Two quick things I remembered I wanted to post about:
1) I never linked to this great overview on CKE (the restaurant chain that owns Hardee’s and Carl Jr’s) by portfolio.com:
In an age when other chains have been forced to at least pretend that they care about the health of their customers and have started offering packets of apples and things sprinkled with walnuts and yogurt, Hardee’s and Carl’s Jr. are purposely running in the opposite direction, unapologetically creating an arsenal of higher-priced, high-fat, high-calorie monstrosities—pioneering avant-garde concepts such as “meat as a condiment” and “fast-food porn”—and putting the message out to increasingly receptive consumers with ads that are often as controversial as the burgers themselves…

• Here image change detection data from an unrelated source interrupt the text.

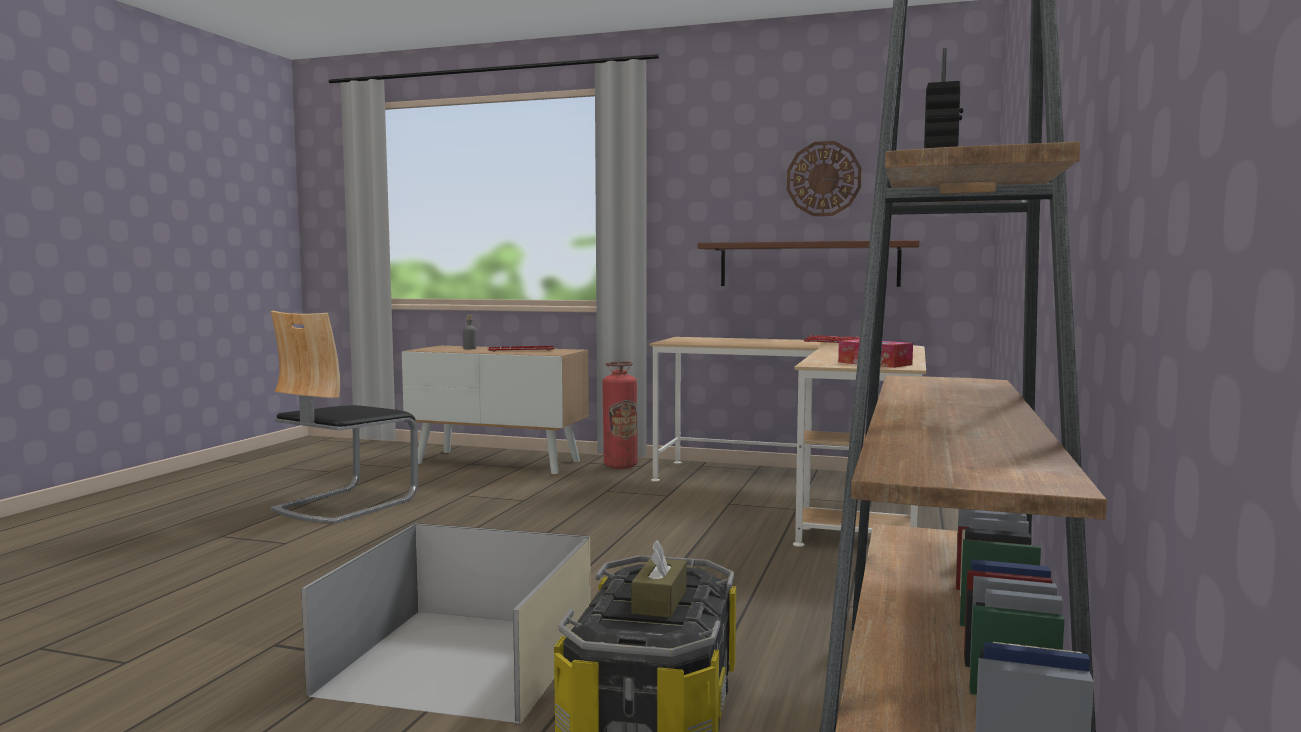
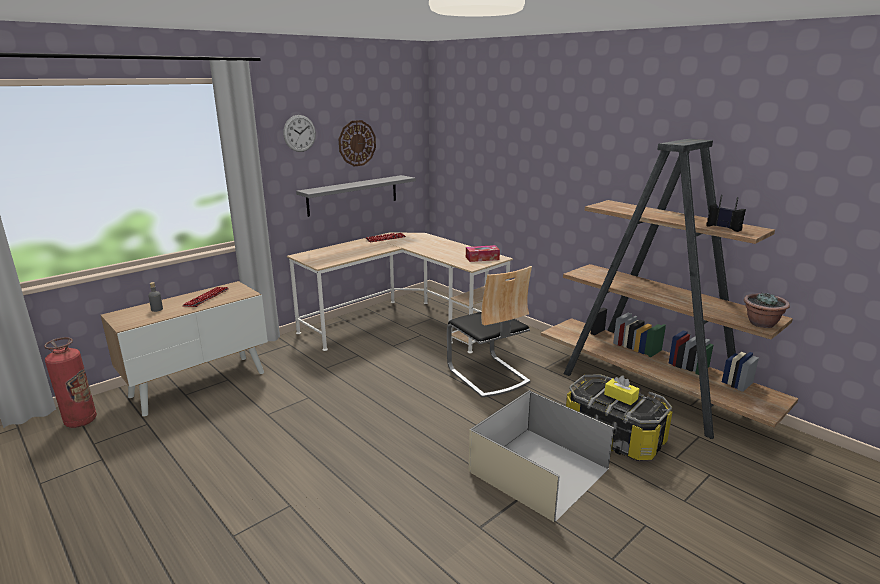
camera: 60 degrees left, 15 degrees up
(344, 504) = (220, 466): chair -> chair (487, 375)
(620, 466) = (278, 349): fire extinguisher -> fire extinguisher (81, 421)
(659, 602) = (620, 397): brown tissue box -> yellow tissue box
(721, 160) = (299, 133): none -> wall clock
(808, 264) = (353, 195): brown shelf -> grey shelf
(928, 470) = (761, 323): none -> potted plant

Since 2000, CKE’s average sales per store have increased by 31 percent, a rate greater than any other burger chain’s, save for the nostalgia-mongering Sonic drive-ins, with which CKE is tied. And its stock soared, from about $2 in 2001 to more than $22 last June, before slipping back to around $15 at the end of the year…
Newton, Mississippi, is a place of churches, farmland, and small, low-slung, porch-heavy houses…This is prime Hardee’s country. According to CKE’s internal market numbers, two-thirds of Hardee’s locations are in small towns, mostly in the Southeast and Midwest. Blue-collar white males are well represented in Hardee’s customer base, and one-third of all its customers fall within the coveted 18- to 34-year-old demographic. More than 70 percent of Thickburgers are bought by men. Carl’s Jr.’s patrons also skew male, though they’re more moneyed; 29 percent make more than $75,000 a year.

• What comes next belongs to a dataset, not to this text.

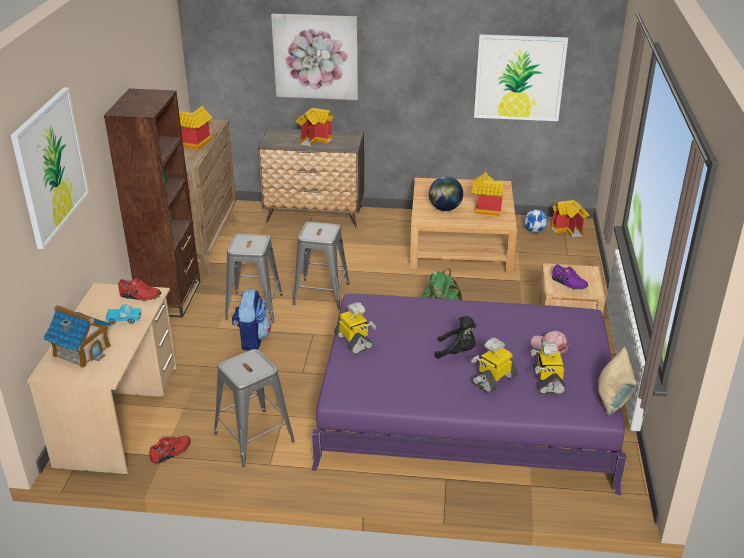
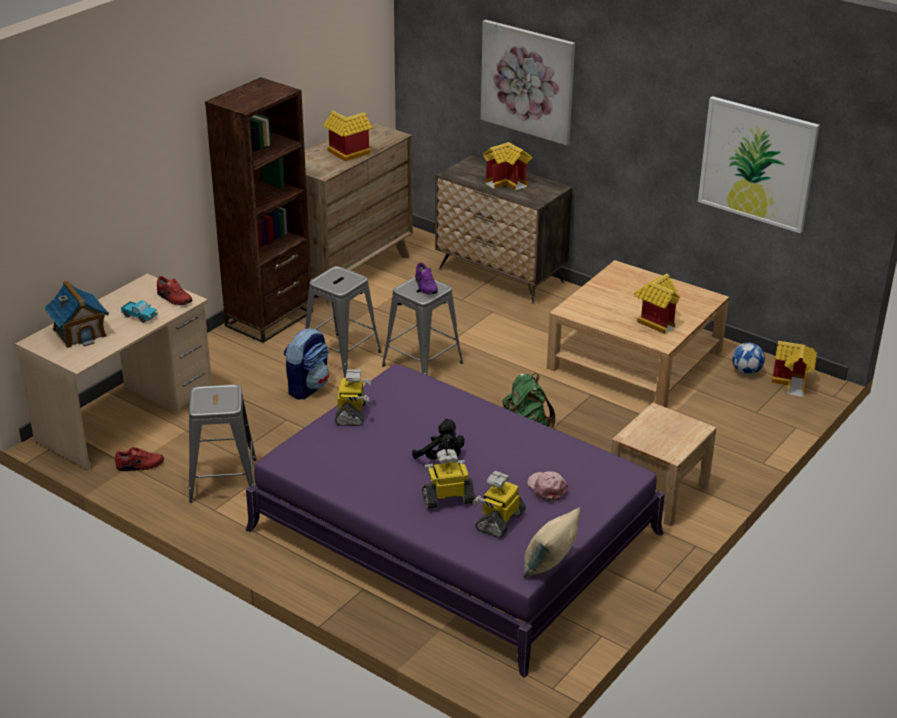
camera: 30 degrees right, 0 degrees up
(50, 166) = (104, 142): picture -> none
(445, 209) = (608, 306): globe -> none
(568, 283) = (655, 434): purple shoe -> purple shoe (425, 287)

How unapologetic are they? Portfolio also creates a comparison flash chart of their various burgers, including the baconator. It’s worth the click-through, and the main reason I’m posting this. Those stats are insane, even before you start looking at where all that meat comes from.
2) A quick technical note that ends on a disturbing factum. If you look at a stock’s info page, you may see the value of its beta. It’s a value that is used as a proxy for how risky a stock is. It is a number value that determines how sensitive a stock is to changes in the overall market. (Technically, it is formulated as the covariance of a stock with the market divided by the variance of the stock; alternately it is the coefficient of the stock returns regressed against market returns.)

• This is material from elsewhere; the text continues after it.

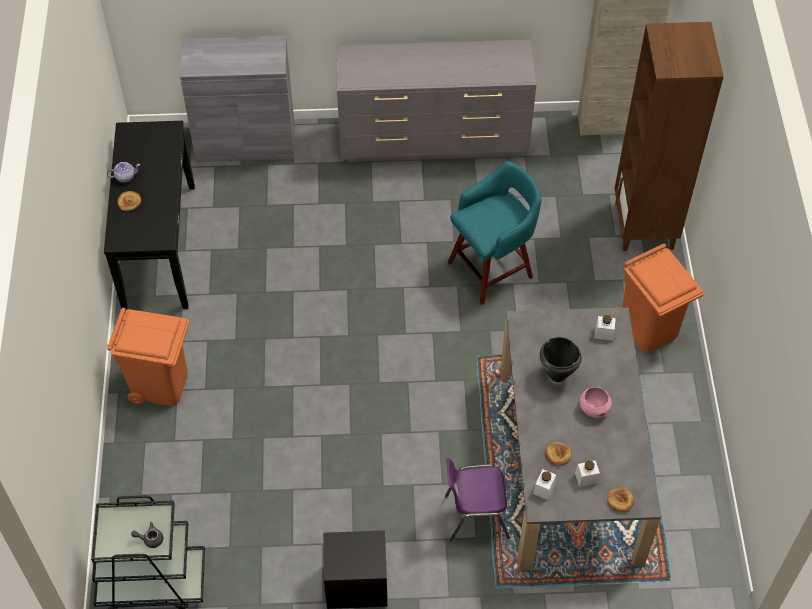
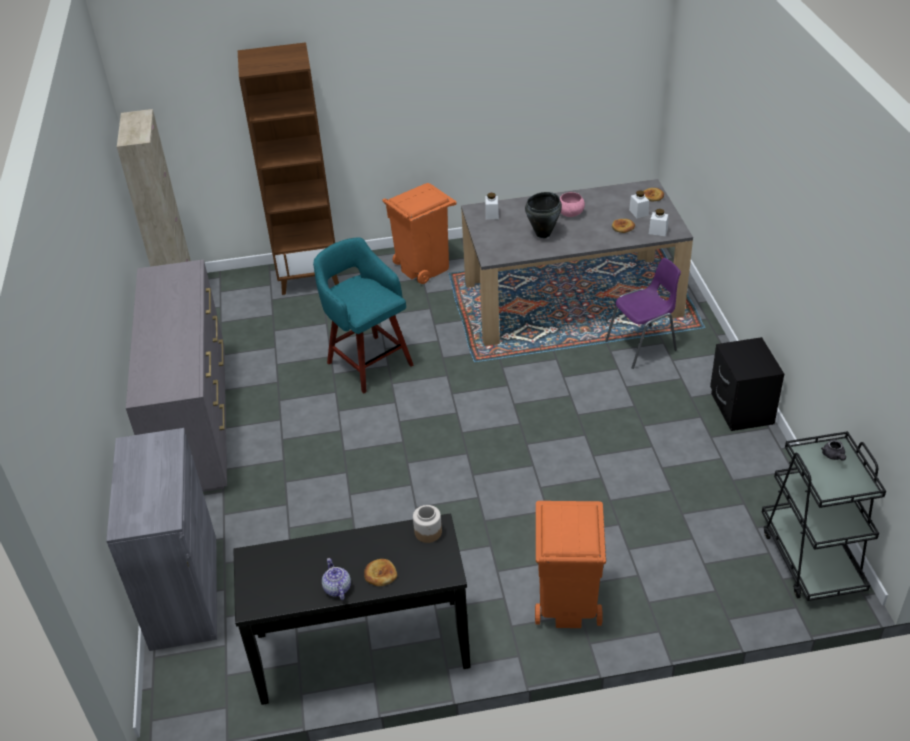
camera: 95 degrees left, 15 degrees down
(160, 233) = (428, 532): none -> jar
(474, 516) = (643, 346): purple chair -> purple chair turned 105 degrees counterclockwise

A beta of 1 acts just like the market. A beta greater than one is very sensitive to the market. GM has a beta of 2.06 (very sensitive to market downturns). Below 1 is considered low-risk. GE has a beta of .63 (pretty steady investment in good times and bad). Here’s a gold stock with a beta of .41. That’s pretty low, and for a good reasons – people buy gold and other low beta stocks to hedge against market risk (which there is a lot of these days). A beta of 0 would be completely risk free (like a government bond).
Now want to see the lowest beta I’ve seen in a while? Corrections Corporation of America with a .13 beta. Here is their webpage (there’s even a nice youtube-ish video there for your viewing pleasure – I can’t embed it, but there are several across the pages which need to be seen).
You may shrug at this, and I understand. But I can’t really convey how crazy that number works out; giving your child stock in CCA is more secure and safe than giving your child stock in GE. It’s like taking out government bonds in its risk.